Les Boucs, dont le titre fait référence à un terme raciste français désignant les Arabes installés à Paris, explore la condition des immigrés nord-africains en France, notamment leur marginalisation et leurs difficultés, à travers une critique sociale forte et un regard réaliste sur leur vie précaire, notamment dans le logement et le travail.
Depuis des décennies, ce roman est aussi étudié pour sa représentation de l’errance et de la reconnaissance des immigrés nord-africains en France d’après-guerre, mettant en lumière les politiques de logement et les discriminations raciales dont ils sont victimes.
Pour Zineb Mekouar, auteure de La poule et son cumin et de Souviens-toi des abeilles,
« Les Boucs a fait entrer la littérature marocain dans la modernité, par la méthode, par l’écriture même et par les thèmes ». La postface du livre, qui a été écrite en 1989, par Driss Chraïbi lui-même, « montre à quel point il était, plus de trente après, toujours d’actualité et qu’il l’est encore en 2025 ».
Aujourd’hui, « il y a toujours ce rapport à l’autre qui est vicié dès le début, cette essentialisation, cette assignation à résidence par l’origine, par la géographie avec ses récits médiatiques et politiques », affirme-t-elle.
Pour « ma génération, l’œuvre de Driss Chraibi est d’une criante actualité et à la fois une immense leçon de littérature » car elle fait foi de contre-récits à toutes ces tentatives de parler à la place de l’immigré et d’utiliser sa condition.

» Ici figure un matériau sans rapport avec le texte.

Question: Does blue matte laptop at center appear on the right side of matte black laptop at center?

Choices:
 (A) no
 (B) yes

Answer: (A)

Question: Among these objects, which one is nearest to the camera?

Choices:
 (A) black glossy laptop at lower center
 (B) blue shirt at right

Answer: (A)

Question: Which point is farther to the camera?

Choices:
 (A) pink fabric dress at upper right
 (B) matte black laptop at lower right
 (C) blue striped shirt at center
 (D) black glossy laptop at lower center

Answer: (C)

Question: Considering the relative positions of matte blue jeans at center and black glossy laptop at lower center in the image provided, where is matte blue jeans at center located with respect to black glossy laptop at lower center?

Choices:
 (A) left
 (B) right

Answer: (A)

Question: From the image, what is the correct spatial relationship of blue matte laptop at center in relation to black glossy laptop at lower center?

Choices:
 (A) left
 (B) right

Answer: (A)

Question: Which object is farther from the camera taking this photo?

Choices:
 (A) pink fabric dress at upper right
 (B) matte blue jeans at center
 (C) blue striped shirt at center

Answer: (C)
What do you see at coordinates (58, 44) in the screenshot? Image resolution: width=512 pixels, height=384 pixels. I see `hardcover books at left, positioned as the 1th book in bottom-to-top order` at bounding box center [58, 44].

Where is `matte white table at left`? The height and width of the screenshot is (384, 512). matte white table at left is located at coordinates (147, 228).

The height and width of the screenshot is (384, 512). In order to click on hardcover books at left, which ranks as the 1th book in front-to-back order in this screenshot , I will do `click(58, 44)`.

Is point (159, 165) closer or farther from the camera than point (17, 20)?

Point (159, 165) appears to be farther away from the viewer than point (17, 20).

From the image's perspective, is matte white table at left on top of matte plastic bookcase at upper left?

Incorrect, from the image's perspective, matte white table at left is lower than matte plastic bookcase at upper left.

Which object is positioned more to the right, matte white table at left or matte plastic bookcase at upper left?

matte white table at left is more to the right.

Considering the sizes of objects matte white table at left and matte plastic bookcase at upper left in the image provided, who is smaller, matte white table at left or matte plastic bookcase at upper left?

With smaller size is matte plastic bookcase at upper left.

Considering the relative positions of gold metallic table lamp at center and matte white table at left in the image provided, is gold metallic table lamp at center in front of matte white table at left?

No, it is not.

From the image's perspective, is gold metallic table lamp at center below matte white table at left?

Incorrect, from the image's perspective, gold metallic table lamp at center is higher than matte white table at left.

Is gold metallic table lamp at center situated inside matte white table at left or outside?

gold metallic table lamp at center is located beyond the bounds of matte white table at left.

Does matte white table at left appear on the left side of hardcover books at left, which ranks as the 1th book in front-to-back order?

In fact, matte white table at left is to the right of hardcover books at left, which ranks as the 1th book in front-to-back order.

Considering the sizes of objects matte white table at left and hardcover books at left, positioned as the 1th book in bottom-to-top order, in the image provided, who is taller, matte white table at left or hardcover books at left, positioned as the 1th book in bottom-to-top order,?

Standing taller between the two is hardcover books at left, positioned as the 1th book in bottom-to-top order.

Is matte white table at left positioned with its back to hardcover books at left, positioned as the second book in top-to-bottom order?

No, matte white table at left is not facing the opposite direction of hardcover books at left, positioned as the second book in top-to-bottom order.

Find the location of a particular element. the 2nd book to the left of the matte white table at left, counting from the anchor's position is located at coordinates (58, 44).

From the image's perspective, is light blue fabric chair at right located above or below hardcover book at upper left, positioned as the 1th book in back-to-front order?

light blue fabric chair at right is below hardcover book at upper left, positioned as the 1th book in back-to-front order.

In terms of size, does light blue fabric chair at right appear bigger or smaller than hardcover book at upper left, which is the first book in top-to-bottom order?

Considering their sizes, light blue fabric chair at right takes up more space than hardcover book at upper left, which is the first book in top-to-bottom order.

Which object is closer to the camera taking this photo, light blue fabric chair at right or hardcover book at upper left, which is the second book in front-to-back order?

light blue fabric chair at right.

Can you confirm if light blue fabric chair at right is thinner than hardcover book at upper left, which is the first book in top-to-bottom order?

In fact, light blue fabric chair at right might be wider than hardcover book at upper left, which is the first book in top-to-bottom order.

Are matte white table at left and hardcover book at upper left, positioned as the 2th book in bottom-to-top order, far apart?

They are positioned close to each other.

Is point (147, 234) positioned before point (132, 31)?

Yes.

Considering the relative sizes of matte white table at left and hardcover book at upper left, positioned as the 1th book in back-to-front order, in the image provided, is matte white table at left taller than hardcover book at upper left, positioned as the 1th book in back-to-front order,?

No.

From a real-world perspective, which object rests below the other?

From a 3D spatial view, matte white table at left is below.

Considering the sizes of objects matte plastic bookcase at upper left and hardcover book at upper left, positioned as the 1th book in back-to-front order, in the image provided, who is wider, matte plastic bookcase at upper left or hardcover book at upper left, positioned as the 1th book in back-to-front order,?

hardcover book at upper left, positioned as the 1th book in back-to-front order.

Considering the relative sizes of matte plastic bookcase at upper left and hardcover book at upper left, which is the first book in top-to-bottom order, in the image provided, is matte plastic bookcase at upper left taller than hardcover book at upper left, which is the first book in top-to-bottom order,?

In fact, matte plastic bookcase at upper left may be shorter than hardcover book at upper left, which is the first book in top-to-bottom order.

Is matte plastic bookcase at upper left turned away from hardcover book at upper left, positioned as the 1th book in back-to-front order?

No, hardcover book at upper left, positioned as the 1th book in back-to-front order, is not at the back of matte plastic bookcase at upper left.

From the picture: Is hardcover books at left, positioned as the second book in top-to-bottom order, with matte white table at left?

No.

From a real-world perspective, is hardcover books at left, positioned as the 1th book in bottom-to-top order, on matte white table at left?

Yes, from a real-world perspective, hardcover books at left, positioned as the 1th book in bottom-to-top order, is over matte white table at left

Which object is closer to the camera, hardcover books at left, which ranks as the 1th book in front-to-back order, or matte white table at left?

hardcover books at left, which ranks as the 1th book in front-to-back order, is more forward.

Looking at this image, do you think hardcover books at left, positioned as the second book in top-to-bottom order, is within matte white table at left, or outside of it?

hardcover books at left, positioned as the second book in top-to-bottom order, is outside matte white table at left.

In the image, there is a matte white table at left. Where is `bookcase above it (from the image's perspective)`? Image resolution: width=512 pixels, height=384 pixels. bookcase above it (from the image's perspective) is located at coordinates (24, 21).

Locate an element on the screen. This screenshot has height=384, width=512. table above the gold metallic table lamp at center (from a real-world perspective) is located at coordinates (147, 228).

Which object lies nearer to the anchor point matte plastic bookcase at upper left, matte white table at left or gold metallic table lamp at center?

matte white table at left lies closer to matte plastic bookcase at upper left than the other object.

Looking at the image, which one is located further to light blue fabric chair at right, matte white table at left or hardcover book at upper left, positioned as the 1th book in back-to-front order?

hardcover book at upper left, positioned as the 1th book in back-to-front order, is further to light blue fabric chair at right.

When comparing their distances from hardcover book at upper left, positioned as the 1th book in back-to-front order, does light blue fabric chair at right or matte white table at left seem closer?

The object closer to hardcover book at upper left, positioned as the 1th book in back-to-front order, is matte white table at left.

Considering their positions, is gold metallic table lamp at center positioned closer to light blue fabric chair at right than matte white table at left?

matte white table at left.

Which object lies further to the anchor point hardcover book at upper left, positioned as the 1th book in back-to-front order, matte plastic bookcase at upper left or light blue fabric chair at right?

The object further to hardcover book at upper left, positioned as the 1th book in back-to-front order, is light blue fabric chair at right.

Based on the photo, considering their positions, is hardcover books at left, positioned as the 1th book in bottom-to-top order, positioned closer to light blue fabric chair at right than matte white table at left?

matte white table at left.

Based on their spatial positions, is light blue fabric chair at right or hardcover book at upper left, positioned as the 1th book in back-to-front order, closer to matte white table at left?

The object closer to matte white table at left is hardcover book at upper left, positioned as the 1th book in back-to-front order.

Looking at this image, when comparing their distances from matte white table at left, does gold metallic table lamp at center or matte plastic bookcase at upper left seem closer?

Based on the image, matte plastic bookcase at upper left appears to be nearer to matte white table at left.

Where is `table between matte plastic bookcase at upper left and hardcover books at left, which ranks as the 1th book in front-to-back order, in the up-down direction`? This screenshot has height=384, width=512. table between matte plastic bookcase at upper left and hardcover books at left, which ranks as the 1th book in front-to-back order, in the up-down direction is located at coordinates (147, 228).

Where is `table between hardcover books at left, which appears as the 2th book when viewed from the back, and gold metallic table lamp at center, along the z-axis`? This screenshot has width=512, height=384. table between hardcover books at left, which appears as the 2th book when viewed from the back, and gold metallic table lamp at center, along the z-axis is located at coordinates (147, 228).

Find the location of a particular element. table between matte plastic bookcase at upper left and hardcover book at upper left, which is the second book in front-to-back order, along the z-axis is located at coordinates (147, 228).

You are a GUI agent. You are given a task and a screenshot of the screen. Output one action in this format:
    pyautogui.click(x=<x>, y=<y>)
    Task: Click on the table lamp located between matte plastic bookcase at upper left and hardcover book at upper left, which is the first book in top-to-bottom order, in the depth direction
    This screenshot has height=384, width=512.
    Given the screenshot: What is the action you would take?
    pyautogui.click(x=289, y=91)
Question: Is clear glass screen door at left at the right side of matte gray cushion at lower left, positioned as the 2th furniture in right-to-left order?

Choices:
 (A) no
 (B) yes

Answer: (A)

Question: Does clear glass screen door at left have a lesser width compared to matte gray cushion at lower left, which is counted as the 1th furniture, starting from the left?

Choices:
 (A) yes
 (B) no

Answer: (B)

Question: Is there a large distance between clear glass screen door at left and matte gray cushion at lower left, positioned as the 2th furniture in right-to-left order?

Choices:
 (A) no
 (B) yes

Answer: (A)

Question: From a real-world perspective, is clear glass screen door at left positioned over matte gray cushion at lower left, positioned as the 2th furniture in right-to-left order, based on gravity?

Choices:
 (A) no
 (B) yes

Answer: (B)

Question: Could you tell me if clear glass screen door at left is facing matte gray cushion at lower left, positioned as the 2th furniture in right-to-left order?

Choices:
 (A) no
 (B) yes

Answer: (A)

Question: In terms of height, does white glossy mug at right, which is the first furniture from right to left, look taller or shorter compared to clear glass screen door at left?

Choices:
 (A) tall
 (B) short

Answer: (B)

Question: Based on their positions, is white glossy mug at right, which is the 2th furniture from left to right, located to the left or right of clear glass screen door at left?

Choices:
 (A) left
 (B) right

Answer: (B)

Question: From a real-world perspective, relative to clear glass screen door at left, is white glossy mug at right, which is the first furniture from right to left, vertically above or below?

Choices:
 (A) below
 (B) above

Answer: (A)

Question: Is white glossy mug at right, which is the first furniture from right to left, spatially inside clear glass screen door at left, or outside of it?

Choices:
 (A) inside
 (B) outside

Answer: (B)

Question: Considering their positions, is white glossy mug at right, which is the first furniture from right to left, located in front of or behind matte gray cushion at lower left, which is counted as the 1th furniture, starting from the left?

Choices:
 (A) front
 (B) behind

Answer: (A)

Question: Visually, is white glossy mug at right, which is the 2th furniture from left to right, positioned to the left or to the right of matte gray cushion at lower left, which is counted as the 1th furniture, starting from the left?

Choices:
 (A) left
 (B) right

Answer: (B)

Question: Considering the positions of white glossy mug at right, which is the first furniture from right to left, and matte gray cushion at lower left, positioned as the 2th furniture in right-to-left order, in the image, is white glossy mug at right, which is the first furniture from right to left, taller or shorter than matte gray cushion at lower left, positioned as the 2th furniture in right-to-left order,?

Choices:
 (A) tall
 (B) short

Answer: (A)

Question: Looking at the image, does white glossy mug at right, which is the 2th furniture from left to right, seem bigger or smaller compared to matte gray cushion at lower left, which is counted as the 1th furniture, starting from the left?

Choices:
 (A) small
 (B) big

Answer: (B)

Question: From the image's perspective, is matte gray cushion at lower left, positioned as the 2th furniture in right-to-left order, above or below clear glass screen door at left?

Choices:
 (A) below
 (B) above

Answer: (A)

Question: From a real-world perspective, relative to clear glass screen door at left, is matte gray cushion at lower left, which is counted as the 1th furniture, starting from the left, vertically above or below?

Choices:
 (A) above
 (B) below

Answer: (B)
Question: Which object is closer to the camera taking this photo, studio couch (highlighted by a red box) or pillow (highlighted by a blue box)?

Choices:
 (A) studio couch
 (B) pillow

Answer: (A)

Pour sa part, Kebir Mustapha Ammi s’est rappelé comment il avait connu Driss Chraïbi, dans les années 60, grâce à Driss El Yazami quand ce dernier avait créé le magazine Sans frontières qui s’est transformé ensuite au magasine Baraka, « un outil de lutte culturelle ».
« Le premier roman de Driss Chraibi que j’ai lu était Le passé simple, il a été une piste lumineuse qui s’ouvrait devant moi. Je ne savais pas si je pouvais relever le défi d’écrire comme lui mais c’était cette piste que je voulais si je parvenais à réaliser mon rêve ».
Prenant la parole à cette occasion, Driss El Yazami, Président du CCME, a expliqué que l’idée derrière cette table-ronde « est de permettre à deux générations de nous enrichir avec leurs lectures différentes des Boucs ». Pour lui, « de toute la littérature qu’il y a eu en France sur l’immigration, Les Boucs est l’œuvre phare ».
Même si le roman porte la trace des années 50, « son essence n’a pas été spécifique à cette période et que de manière métaphorique nous sommes dans la même situation », car, « fondamentalement, la difficulté des sociétés européennes, en l’occurrence française, d’accepter cette part d’altérité qui est en elles, d’essayer d’une manière ou d’une autre de la stigmatiser, ml et de la renvoyer en marge de la société est aujourd’hui toujours à l’œuvre ».